◆ EXERCISE INSTRUCTIONS
Apart from the images, output the data below exactly.

◆ DATA BLOCK
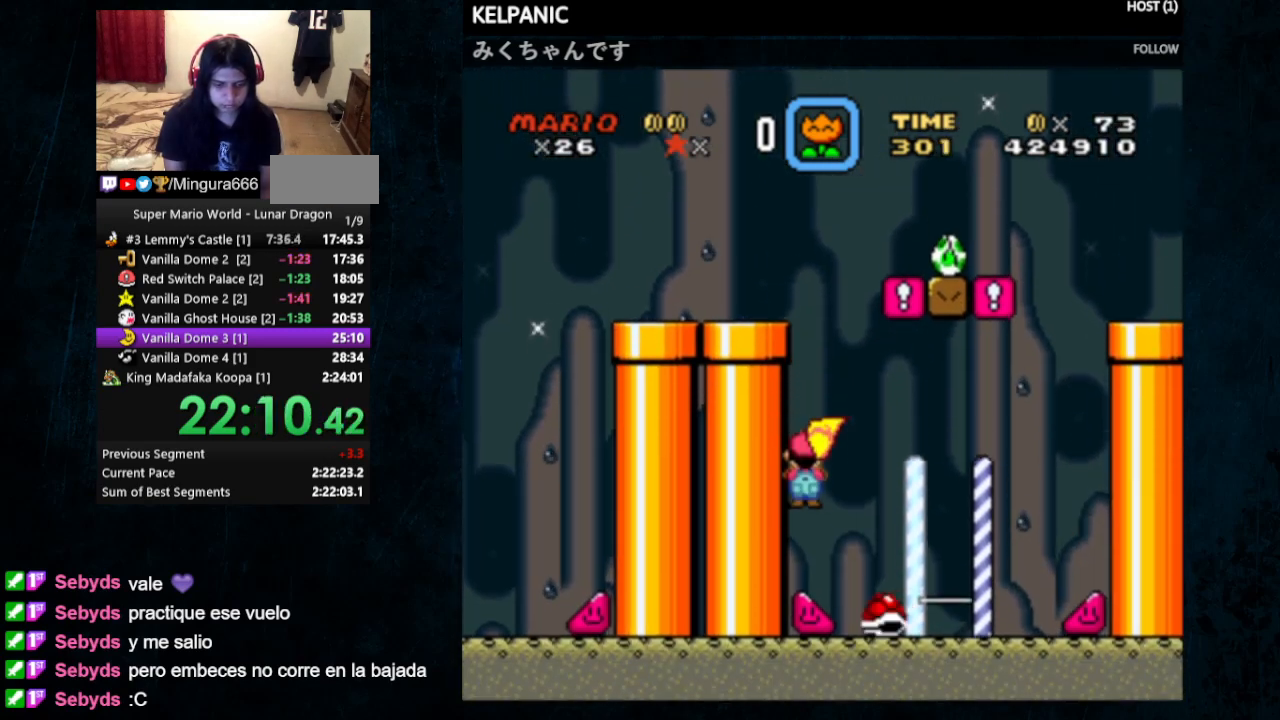
{"buttons": ["Y", "DPAD_RIGHT"], "events": [[400, "A", "up"], [433, "DPAD_RIGHT", "down"], [433, "X", "up"]]}
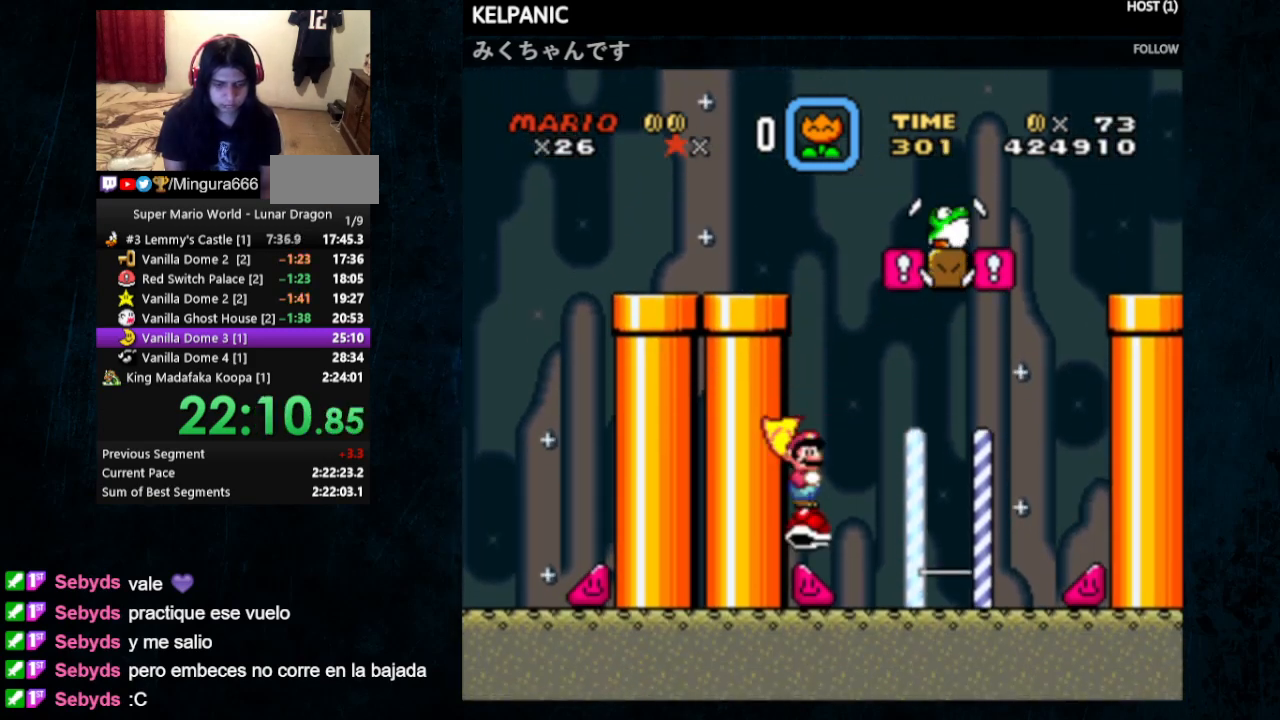
{"buttons": ["Y"], "events": [[133, "DPAD_RIGHT", "up"]]}
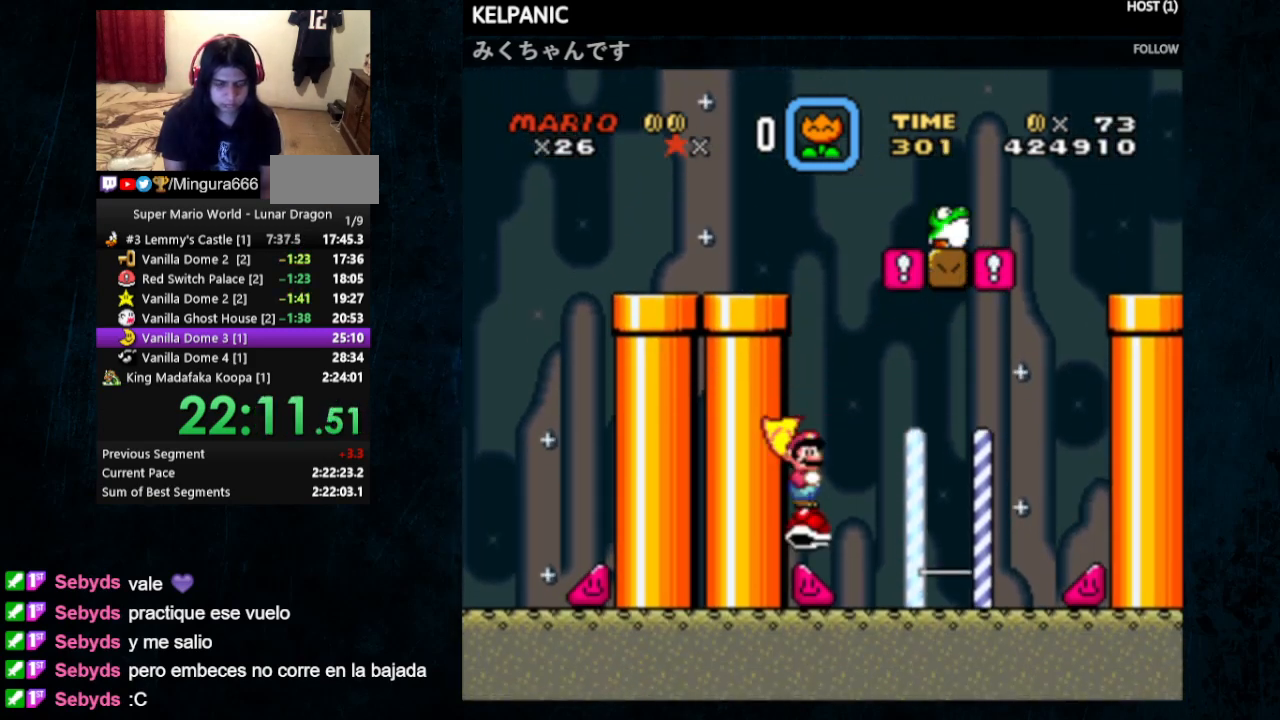
{"buttons": ["Y", "DPAD_RIGHT"], "events": [[100, "DPAD_RIGHT", "down"], [100, "DPAD_UP", "down"], [200, "DPAD_UP", "up"]]}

◆ PROBLEM SOLUTION
{"buttons": ["Y", "DPAD_RIGHT"], "events": [[400, "A", "up"], [433, "DPAD_RIGHT", "down"], [433, "X", "up"]]}
{"buttons": ["Y"], "events": [[133, "DPAD_RIGHT", "up"]]}
{"buttons": ["Y", "DPAD_RIGHT"], "events": [[100, "DPAD_RIGHT", "down"], [100, "DPAD_UP", "down"], [200, "DPAD_UP", "up"]]}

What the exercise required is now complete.